▶ PROBLEM TO WORK ON:
Every record below must be returned word for word, with the pictures left out.

▶ DATA:

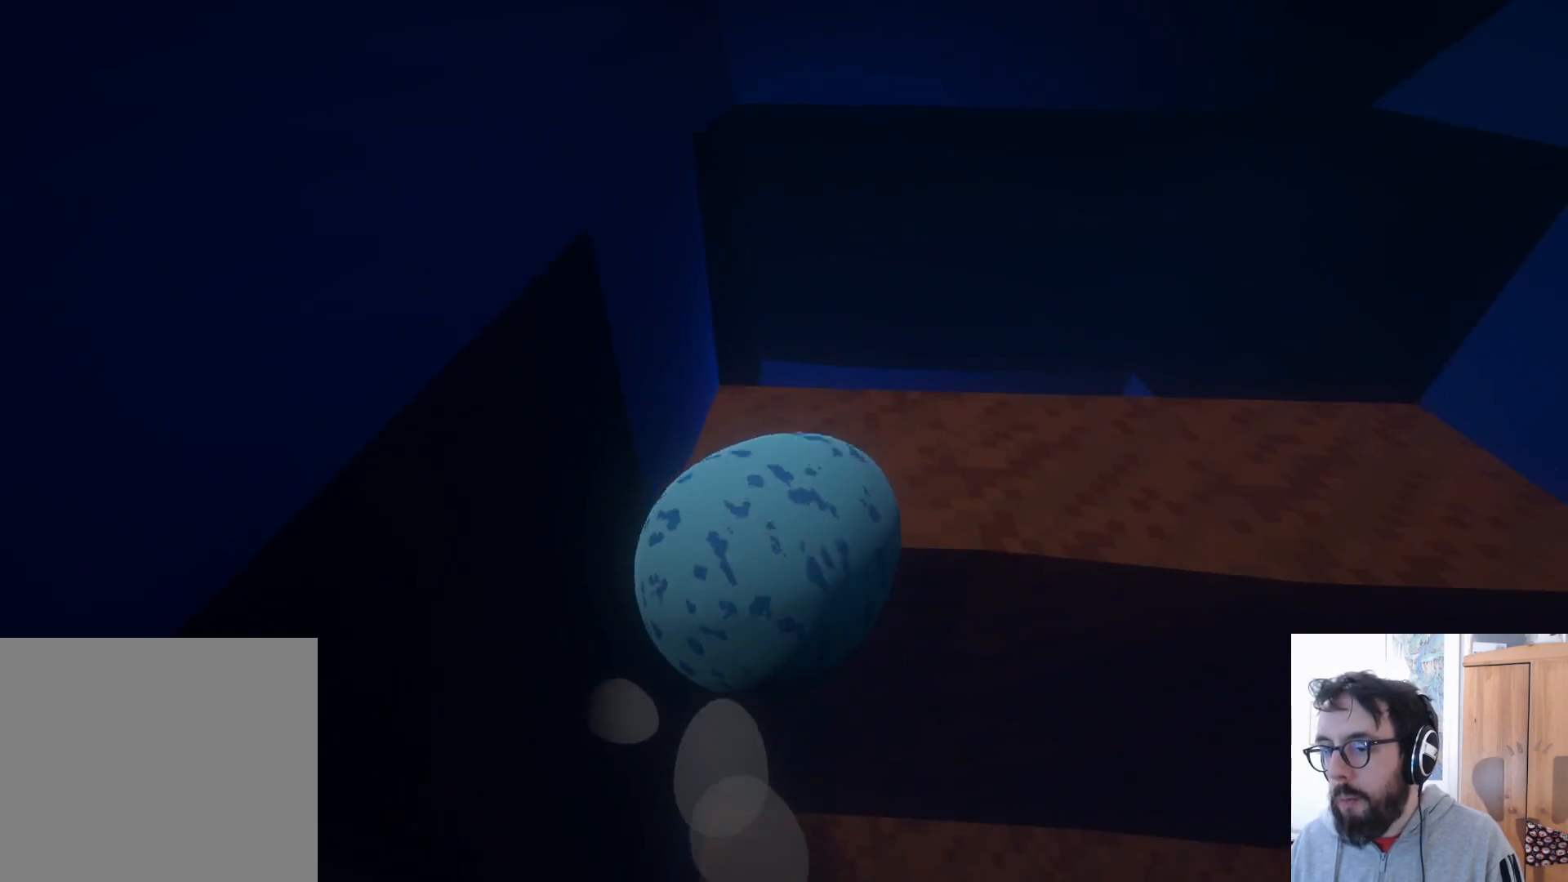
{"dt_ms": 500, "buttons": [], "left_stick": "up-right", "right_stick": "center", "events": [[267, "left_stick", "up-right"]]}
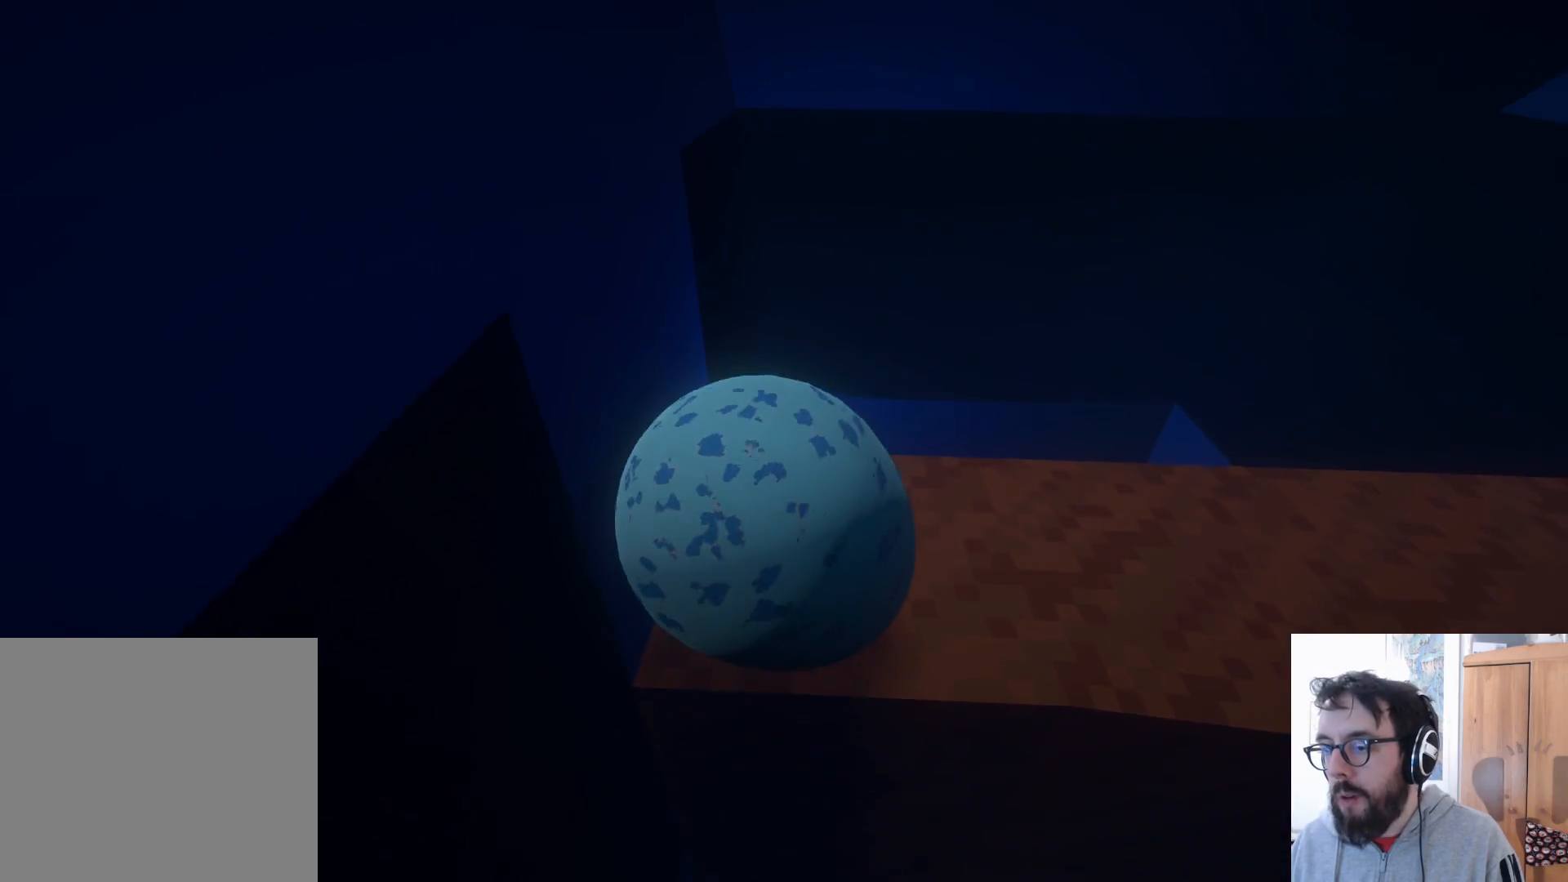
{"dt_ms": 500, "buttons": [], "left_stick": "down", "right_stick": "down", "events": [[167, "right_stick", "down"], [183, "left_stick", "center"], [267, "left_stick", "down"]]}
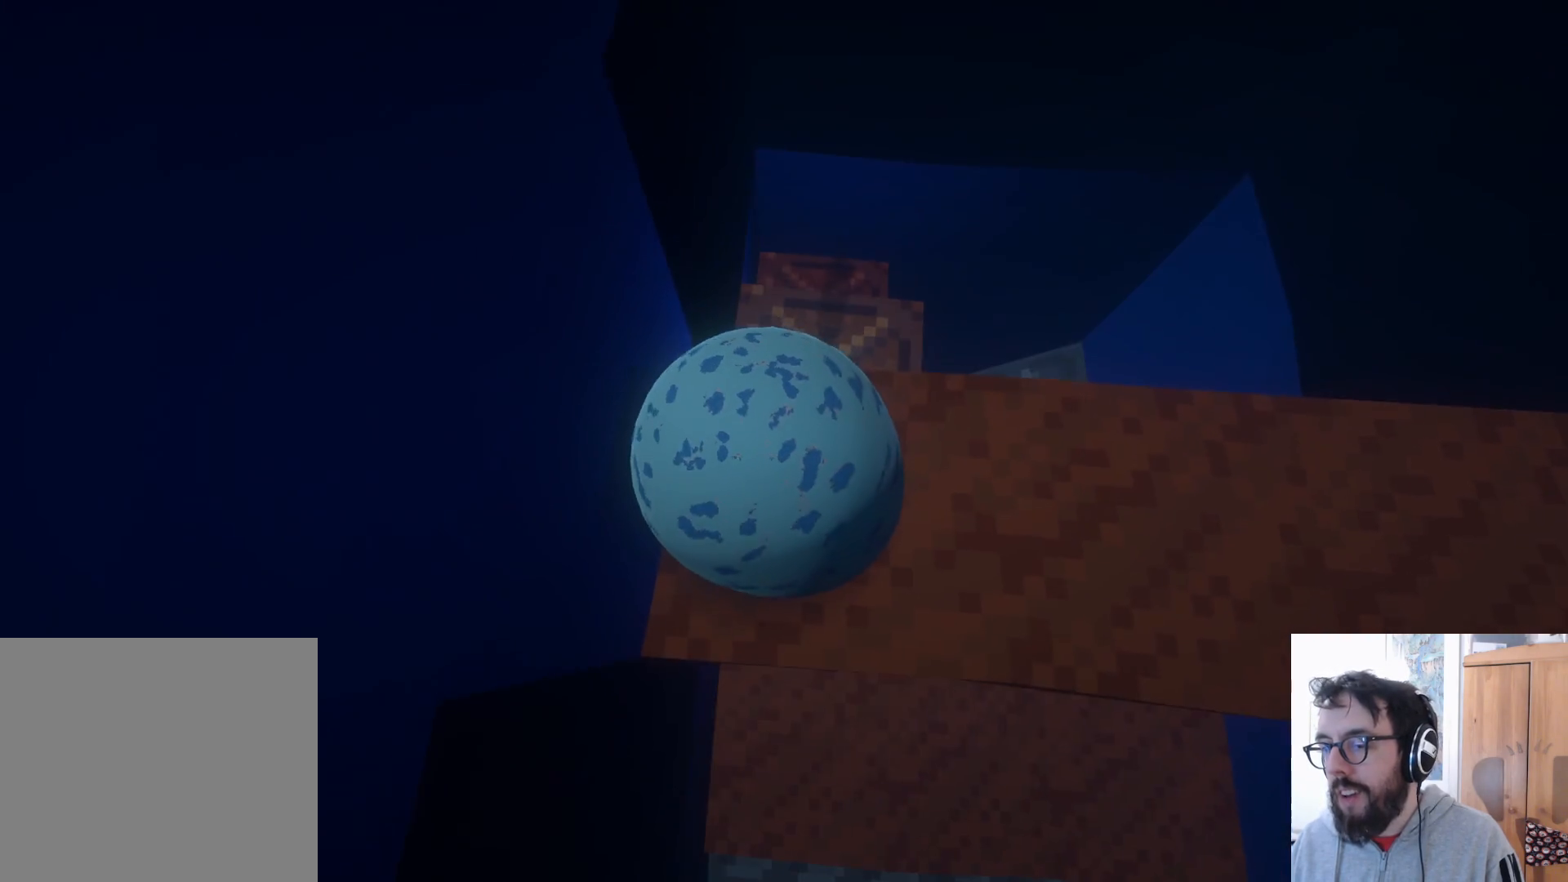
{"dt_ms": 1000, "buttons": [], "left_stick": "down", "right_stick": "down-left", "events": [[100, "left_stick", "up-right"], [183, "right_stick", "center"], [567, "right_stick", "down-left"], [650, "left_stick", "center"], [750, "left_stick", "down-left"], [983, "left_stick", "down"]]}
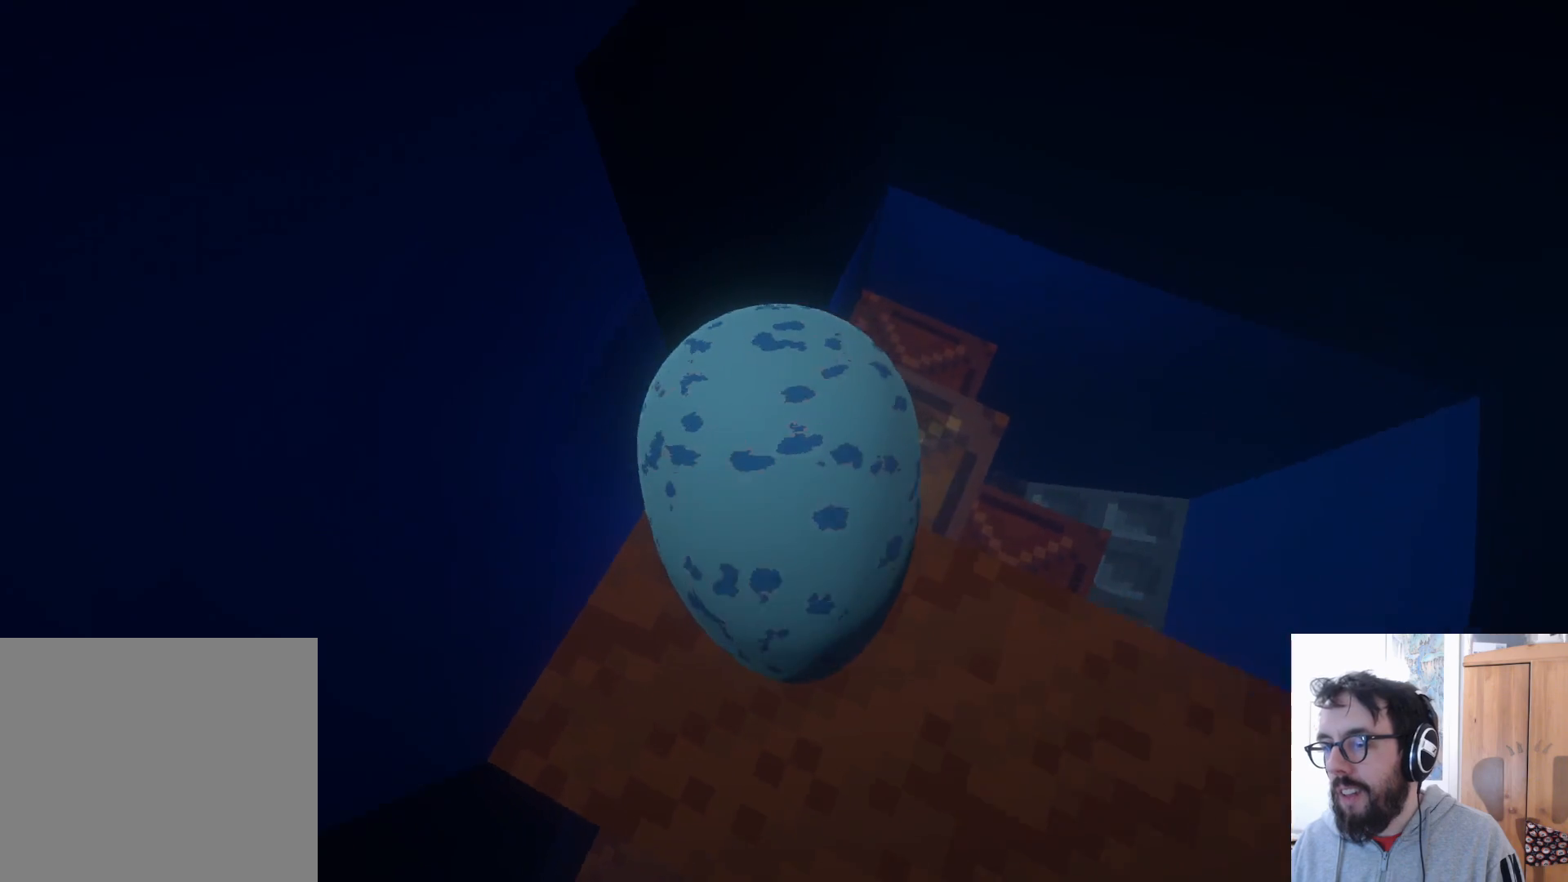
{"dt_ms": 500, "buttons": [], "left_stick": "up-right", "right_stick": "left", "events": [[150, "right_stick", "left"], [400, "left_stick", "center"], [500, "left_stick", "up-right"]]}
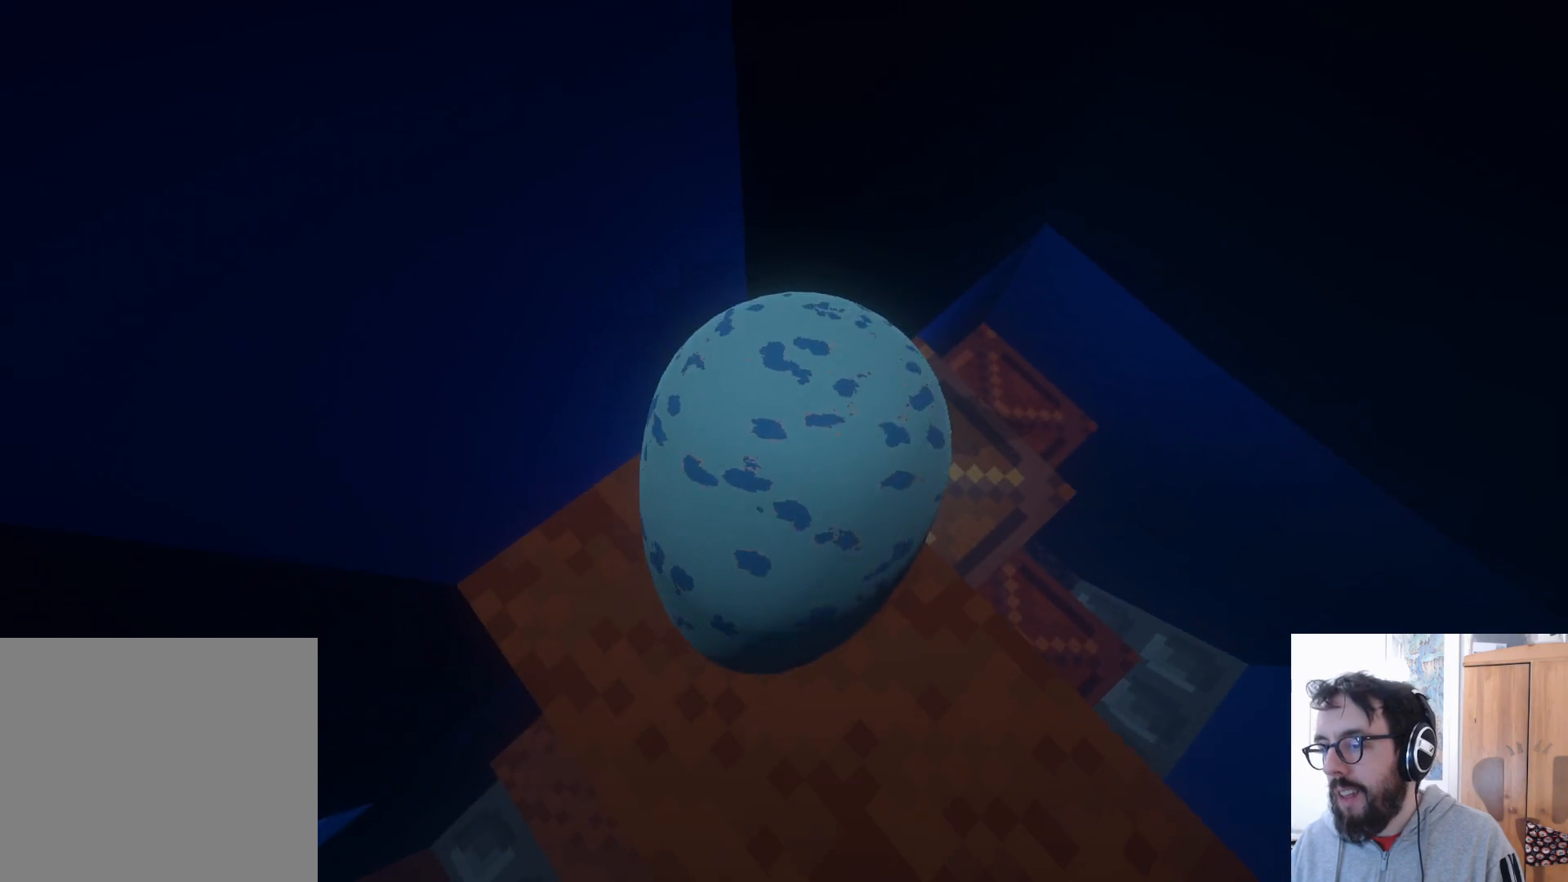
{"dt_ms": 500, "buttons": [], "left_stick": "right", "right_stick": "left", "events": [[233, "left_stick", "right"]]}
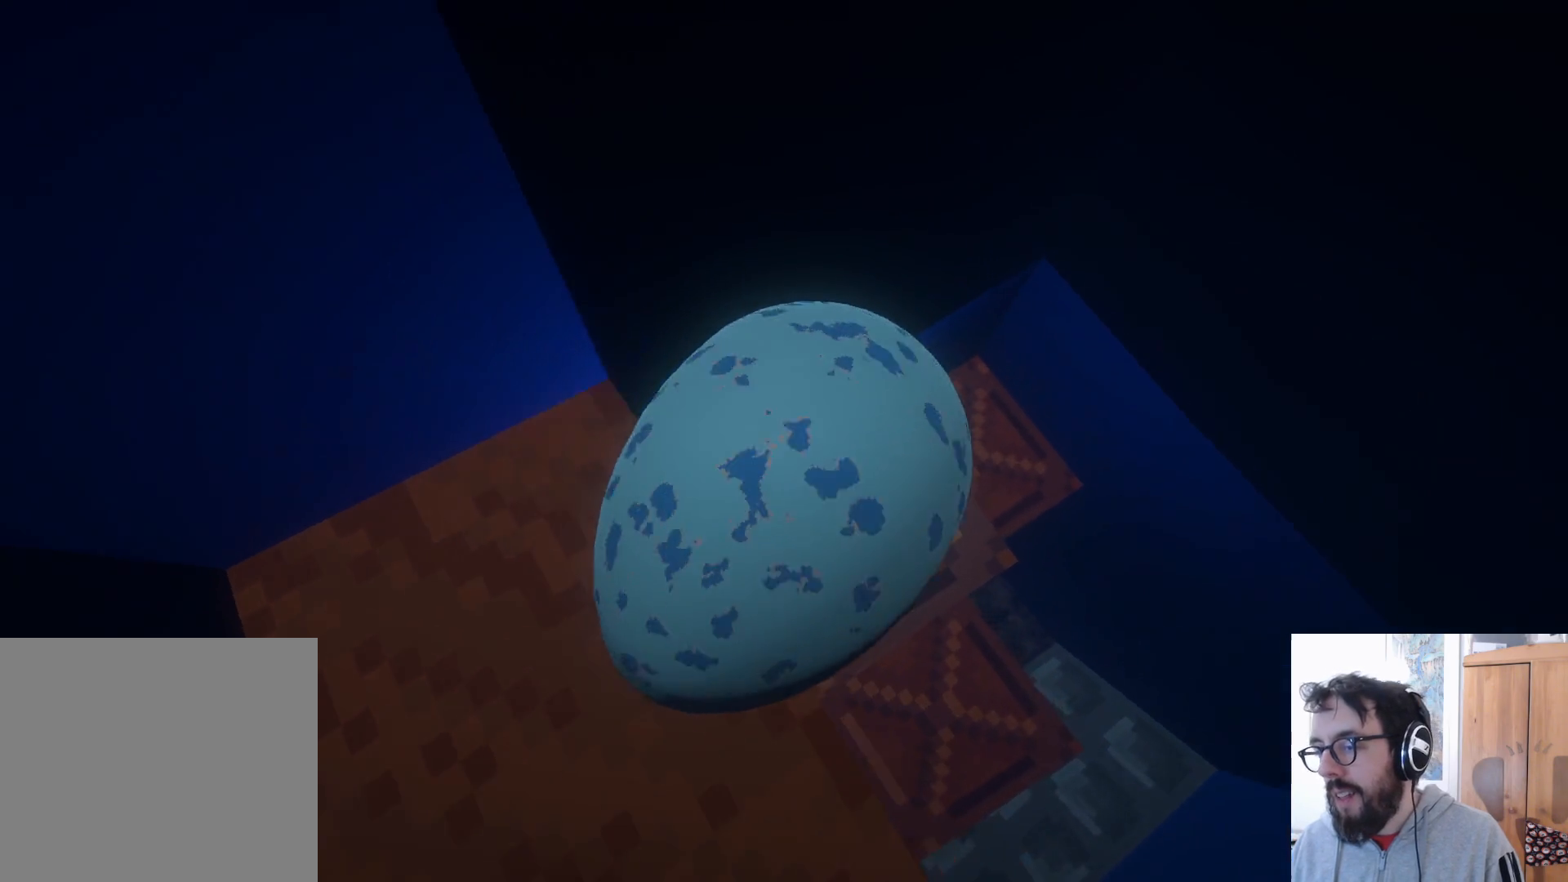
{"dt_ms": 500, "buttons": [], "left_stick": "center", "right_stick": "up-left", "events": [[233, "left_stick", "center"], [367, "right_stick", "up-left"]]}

▶ RESPONSE TO THIS TASK:
{"dt_ms": 500, "buttons": [], "left_stick": "up-right", "right_stick": "center", "events": [[267, "left_stick", "up-right"]]}
{"dt_ms": 500, "buttons": [], "left_stick": "down", "right_stick": "down", "events": [[167, "right_stick", "down"], [183, "left_stick", "center"], [267, "left_stick", "down"]]}
{"dt_ms": 1000, "buttons": [], "left_stick": "down", "right_stick": "down-left", "events": [[100, "left_stick", "up-right"], [183, "right_stick", "center"], [567, "right_stick", "down-left"], [650, "left_stick", "center"], [750, "left_stick", "down-left"], [983, "left_stick", "down"]]}
{"dt_ms": 500, "buttons": [], "left_stick": "up-right", "right_stick": "left", "events": [[150, "right_stick", "left"], [400, "left_stick", "center"], [500, "left_stick", "up-right"]]}
{"dt_ms": 500, "buttons": [], "left_stick": "right", "right_stick": "left", "events": [[233, "left_stick", "right"]]}
{"dt_ms": 500, "buttons": [], "left_stick": "center", "right_stick": "up-left", "events": [[233, "left_stick", "center"], [367, "right_stick", "up-left"]]}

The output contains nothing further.